Stored data

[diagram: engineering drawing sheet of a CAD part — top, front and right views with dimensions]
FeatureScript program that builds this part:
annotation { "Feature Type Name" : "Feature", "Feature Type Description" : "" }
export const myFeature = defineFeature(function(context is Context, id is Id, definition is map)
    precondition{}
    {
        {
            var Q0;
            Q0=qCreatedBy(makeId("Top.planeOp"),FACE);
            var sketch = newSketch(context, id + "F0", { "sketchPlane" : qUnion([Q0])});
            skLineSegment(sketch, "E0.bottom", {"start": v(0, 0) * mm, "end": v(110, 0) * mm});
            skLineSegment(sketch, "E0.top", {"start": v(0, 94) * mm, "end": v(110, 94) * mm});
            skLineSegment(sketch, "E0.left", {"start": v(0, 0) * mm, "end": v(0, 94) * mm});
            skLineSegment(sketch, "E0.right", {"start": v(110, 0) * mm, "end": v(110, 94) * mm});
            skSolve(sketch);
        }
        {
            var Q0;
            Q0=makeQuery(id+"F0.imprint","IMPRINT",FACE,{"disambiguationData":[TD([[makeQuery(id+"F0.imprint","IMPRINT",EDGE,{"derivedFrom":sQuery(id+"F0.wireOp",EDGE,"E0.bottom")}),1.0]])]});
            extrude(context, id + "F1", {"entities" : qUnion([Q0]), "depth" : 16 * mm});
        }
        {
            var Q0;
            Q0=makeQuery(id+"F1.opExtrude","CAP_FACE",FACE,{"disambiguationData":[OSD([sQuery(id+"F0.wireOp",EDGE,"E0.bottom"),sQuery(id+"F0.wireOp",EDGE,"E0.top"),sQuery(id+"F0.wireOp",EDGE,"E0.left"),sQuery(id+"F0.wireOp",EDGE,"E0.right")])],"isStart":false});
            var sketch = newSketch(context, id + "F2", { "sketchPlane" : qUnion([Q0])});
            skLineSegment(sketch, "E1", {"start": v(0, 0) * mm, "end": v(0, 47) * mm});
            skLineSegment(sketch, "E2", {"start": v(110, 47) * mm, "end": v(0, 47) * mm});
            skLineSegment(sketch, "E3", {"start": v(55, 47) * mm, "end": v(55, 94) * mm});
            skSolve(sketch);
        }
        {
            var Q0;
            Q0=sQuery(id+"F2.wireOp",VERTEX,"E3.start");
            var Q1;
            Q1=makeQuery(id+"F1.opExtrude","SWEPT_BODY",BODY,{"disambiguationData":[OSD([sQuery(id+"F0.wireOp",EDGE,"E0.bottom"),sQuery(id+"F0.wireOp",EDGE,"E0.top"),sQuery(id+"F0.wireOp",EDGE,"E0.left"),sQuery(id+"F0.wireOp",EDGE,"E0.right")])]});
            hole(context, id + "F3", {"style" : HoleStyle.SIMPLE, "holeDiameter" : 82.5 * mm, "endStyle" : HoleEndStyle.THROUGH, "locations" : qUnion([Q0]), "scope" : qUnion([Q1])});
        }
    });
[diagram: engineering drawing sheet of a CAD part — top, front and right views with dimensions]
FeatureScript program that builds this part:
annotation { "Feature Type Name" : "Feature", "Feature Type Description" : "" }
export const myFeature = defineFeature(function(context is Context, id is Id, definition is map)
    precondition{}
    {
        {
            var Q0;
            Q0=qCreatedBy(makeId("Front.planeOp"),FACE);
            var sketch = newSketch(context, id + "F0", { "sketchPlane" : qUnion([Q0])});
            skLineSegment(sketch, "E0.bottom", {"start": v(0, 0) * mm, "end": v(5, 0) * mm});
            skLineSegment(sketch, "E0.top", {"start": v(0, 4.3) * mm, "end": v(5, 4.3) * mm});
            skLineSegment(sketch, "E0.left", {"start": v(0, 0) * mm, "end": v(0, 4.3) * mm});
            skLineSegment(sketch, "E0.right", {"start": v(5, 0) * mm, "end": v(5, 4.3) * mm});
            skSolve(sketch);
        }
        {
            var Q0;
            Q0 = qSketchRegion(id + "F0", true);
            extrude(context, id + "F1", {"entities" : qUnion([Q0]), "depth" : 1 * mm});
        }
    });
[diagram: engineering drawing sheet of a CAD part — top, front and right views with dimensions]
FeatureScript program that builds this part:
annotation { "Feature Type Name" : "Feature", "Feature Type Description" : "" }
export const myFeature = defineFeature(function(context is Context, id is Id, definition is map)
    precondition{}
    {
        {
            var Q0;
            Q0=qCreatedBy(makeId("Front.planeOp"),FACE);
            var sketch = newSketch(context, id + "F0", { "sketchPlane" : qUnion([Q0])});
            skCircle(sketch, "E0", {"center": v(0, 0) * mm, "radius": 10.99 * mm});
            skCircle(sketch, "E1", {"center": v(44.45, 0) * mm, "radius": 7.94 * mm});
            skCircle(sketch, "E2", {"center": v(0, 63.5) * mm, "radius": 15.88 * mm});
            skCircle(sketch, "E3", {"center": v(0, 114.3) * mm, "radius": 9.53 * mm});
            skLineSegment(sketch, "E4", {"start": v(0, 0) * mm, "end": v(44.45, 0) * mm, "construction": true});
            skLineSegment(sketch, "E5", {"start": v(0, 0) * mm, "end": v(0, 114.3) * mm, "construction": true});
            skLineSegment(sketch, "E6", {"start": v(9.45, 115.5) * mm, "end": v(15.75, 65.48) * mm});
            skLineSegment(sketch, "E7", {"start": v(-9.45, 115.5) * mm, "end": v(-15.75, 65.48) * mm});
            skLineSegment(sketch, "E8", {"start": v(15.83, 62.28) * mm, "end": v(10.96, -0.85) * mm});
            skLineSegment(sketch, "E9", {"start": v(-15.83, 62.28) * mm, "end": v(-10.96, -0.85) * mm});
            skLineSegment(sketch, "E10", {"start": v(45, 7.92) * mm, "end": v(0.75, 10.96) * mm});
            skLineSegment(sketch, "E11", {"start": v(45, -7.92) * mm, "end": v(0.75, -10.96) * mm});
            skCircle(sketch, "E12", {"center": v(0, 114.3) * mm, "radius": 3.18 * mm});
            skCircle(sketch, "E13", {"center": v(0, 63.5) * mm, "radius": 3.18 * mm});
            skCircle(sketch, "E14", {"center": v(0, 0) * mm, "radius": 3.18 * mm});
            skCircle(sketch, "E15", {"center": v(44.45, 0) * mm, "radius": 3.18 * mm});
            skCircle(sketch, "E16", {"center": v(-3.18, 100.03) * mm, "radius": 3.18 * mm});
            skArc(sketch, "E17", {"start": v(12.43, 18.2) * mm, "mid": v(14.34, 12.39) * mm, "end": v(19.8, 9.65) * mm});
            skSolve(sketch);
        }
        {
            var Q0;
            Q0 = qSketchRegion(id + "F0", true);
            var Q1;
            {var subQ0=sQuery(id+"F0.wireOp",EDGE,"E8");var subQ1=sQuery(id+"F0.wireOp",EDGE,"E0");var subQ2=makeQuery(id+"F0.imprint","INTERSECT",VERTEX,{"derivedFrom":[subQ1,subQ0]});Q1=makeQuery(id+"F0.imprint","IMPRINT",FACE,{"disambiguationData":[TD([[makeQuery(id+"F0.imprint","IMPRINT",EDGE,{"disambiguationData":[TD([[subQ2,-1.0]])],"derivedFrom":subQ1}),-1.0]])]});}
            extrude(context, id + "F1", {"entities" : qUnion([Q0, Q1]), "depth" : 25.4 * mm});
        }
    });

## EXERCISE
Which lines of the records contain the string "true"? Return each of those lines in full.

## THE RESULT
            Q0 = qSketchRegion(id + "F0", true);
            skLineSegment(sketch, "E4", {"start": v(0, 0) * mm, "end": v(44.45, 0) * mm, "construction": true});
            skLineSegment(sketch, "E5", {"start": v(0, 0) * mm, "end": v(0, 114.3) * mm, "construction": true});
            Q0 = qSketchRegion(id + "F0", true);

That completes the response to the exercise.